- _Description of the task_: Write out the text of every item below word for word, leaving out the pictures.

══ Source material ══

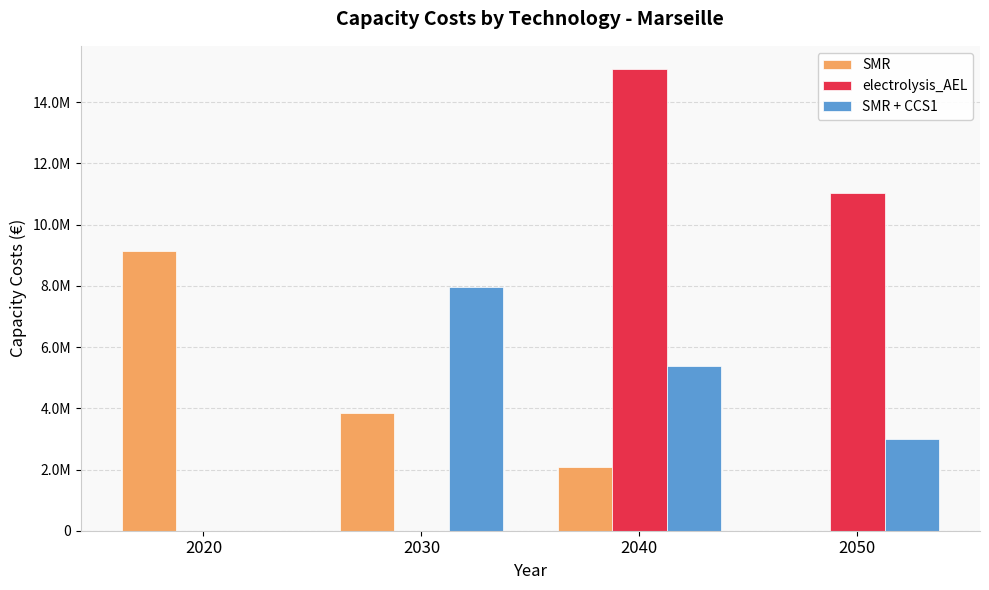

The SMR + CCS1 series shows 3377428.8 at 2030. True or false?

False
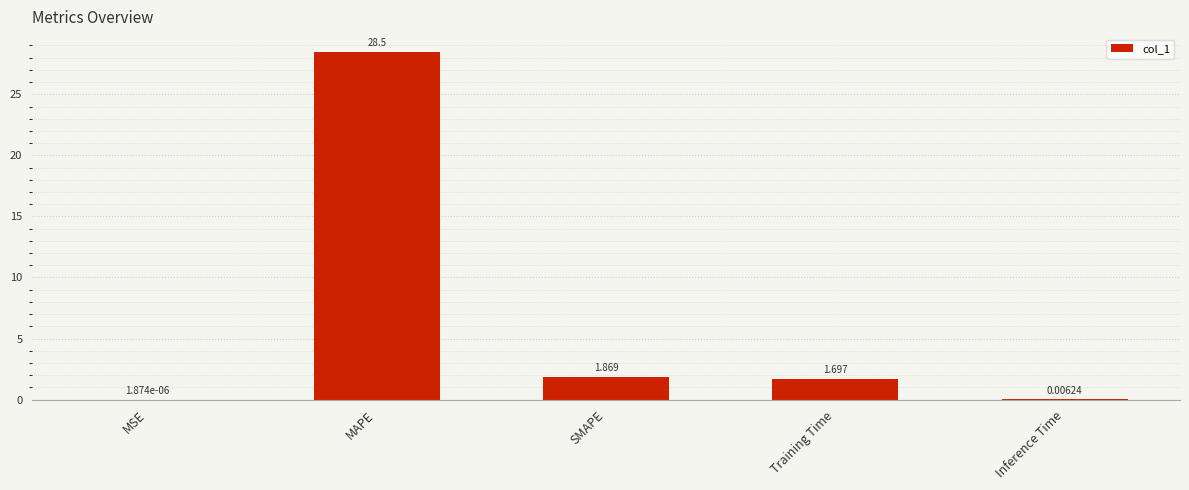

Which has a higher value, Inference Time or MSE?

Inference Time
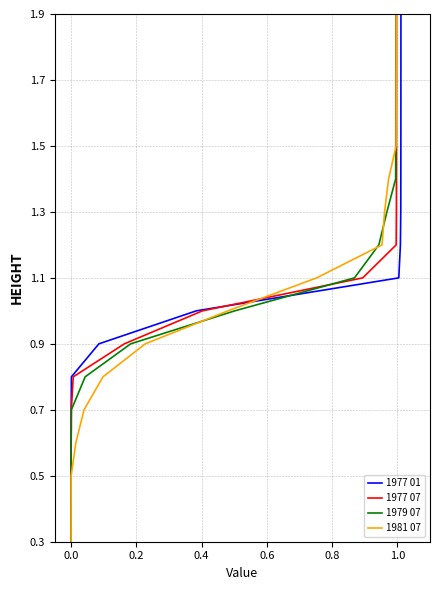

What is the minimum value for 1981 07?

0.3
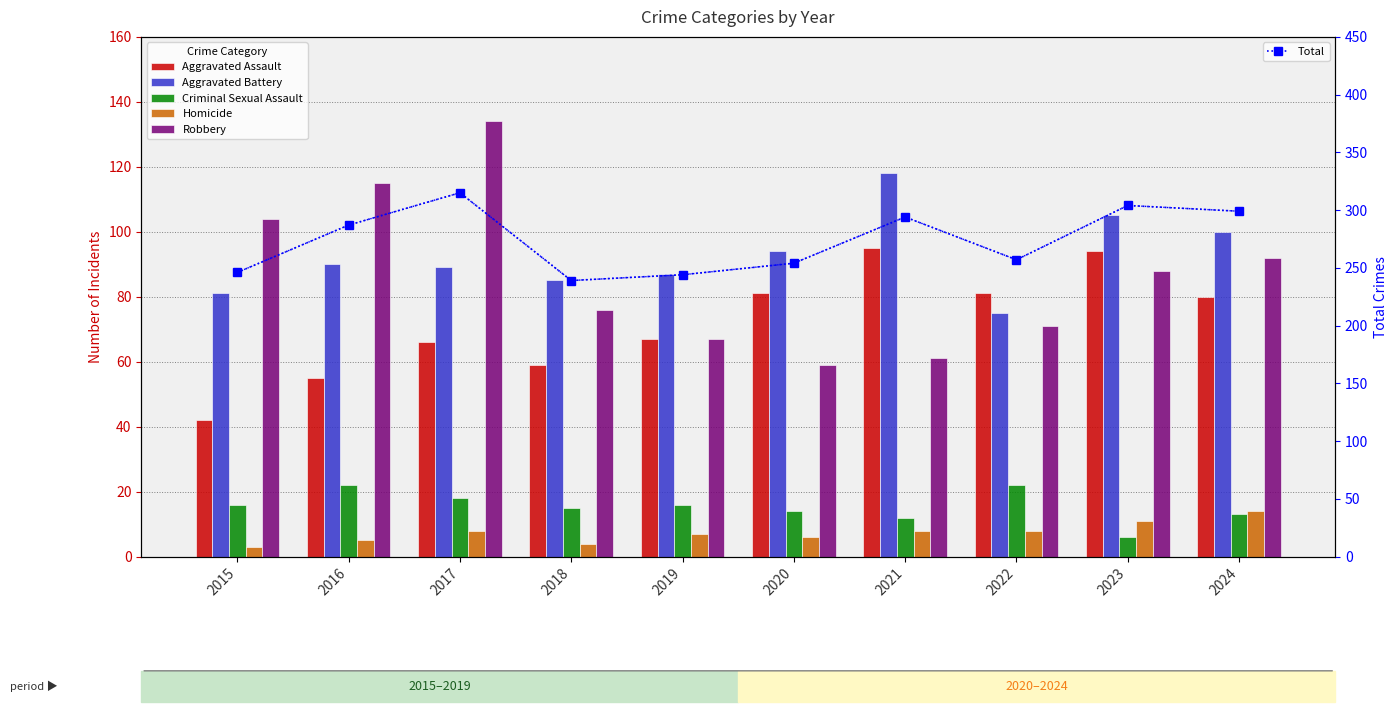

At how many categories does at least one series exceed 151?

10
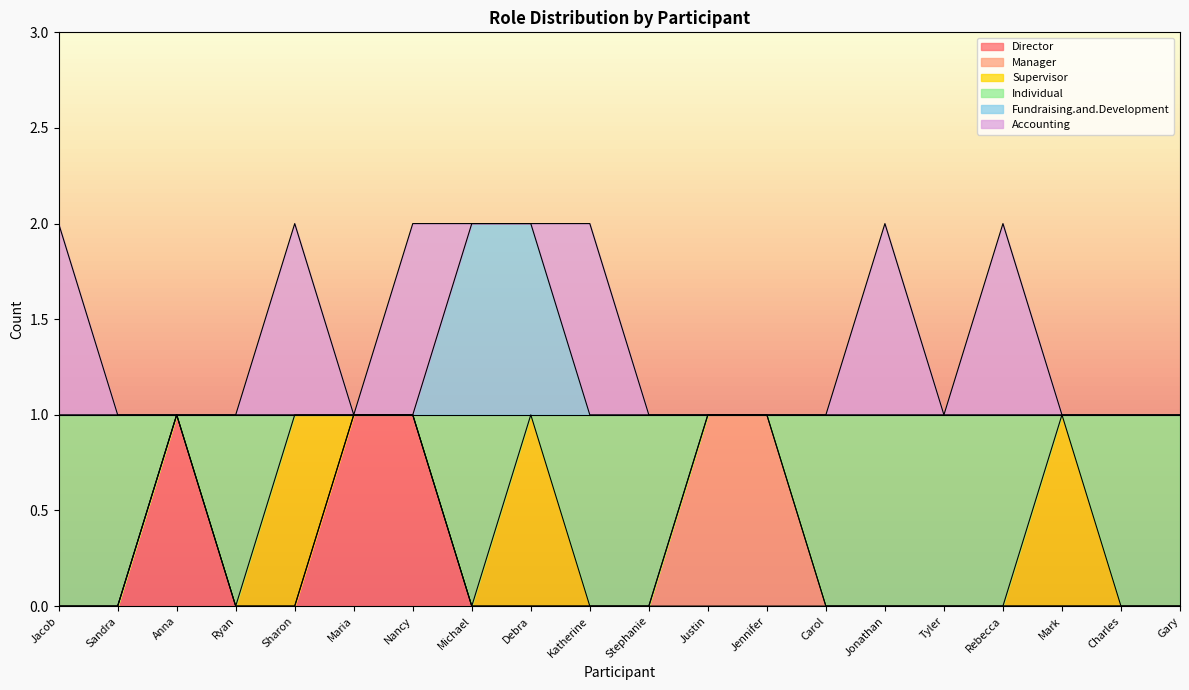

Is it true that Director equals 0 at Sharon?

True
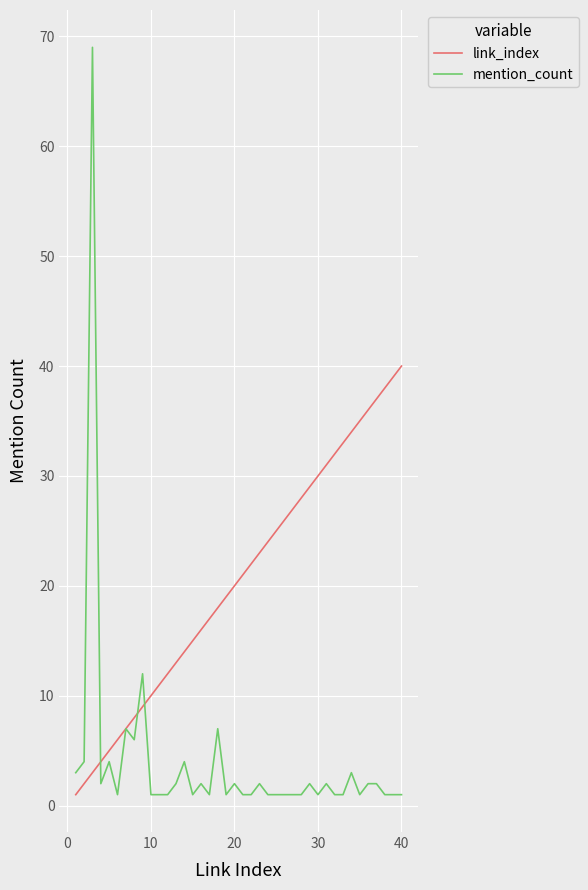

Which series has the largest range (max minus min)?

mention_count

═══

- _Answer section_:
The SMR + CCS1 series shows 3377428.8 at 2030. True or false?

False

Which has a higher value, Inference Time or MSE?

Inference Time

What is the minimum value for 1981 07?

0.3

At how many categories does at least one series exceed 151?

10

Is it true that Director equals 0 at Sharon?

True

Which series has the largest range (max minus min)?

mention_count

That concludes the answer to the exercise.